2. What kind of exposure will your work receive? Yes, you're working for free, but you can still benefit from your efforts professionally. Look at the size and the reputation of the group. Will you be credited either with bylines or in an event program? Who will see your work? Working for an event or cause can put you in front of people you might not otherwise meet. It could mean more work down the road so make sure you can exploit the experience to you advantage.
3. Do you really and truly support this cause? If so, forget the other questions and do the best job you can.
What if a website wants to publish your story but offers no pay?
Website publication is "real" whether or not the site pays you. In writers guidelines more and more magazines specifically mention that they don't want work that has been published on "a third party or nonpersonal website." Even if the website says you retain all your rights, other editors might not feel the same way.
But as with writing for charity, look at the exposure and your future plans for the material. If you're offering a piece point specific to the website, then you probably can't sell it elsewhere so the publication credit will be the only thing you can get for it. Also if this is in an area or genre you have no or little previous publishing history, and the website is a prominent fixture in this area, let the byline and exposure be your payment and your foot in the door. However, next time keep looking for a paying market.
When shouldn't you write for free?
Writers often lament that their families and friends don't see their freelance work as a real job and try to take advantage so the number one reason you shouldn't write for free is when you're "guilted" into the job. You love your family and you don't want to resent the intrusion but you will at least internally and that's not healthy. Besides writing is a "real job" and you should get paid for your time and talent. Who would expect a plumber to fix a clogged sink then not present a bill?

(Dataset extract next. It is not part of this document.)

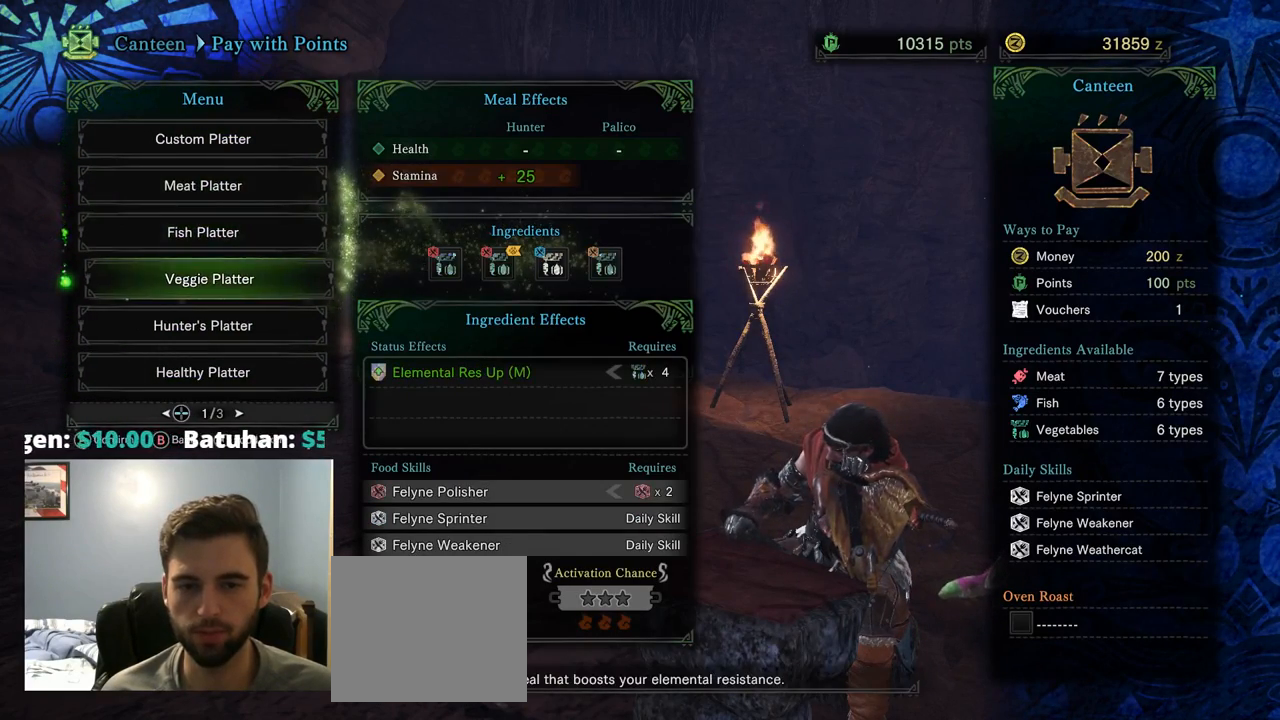
{"buttons": ["DPAD_DOWN"], "left_stick": "center", "right_stick": "center", "events": [[250, "DPAD_DOWN", "down"], [434, "DPAD_DOWN", "up"], [500, "DPAD_DOWN", "down"]]}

Don't write for free if you don't feel passionately about the job, the cause or at least some aspect of the situation. You likely won't do a stellar job and it could reflect badly on you with the people involved. Exposure is good, but make sure it is exposure to your best work.
Finally, don't write for free if you can't afford it. Clippings are great. Every writer needs bylines and resume builders, but he also needs money for his bills. No amount of exposure or prestige is going to pay your rent or put food on the table.
There's the old adage "You get what you paid for." If you write your best, you should be paid the best. Right?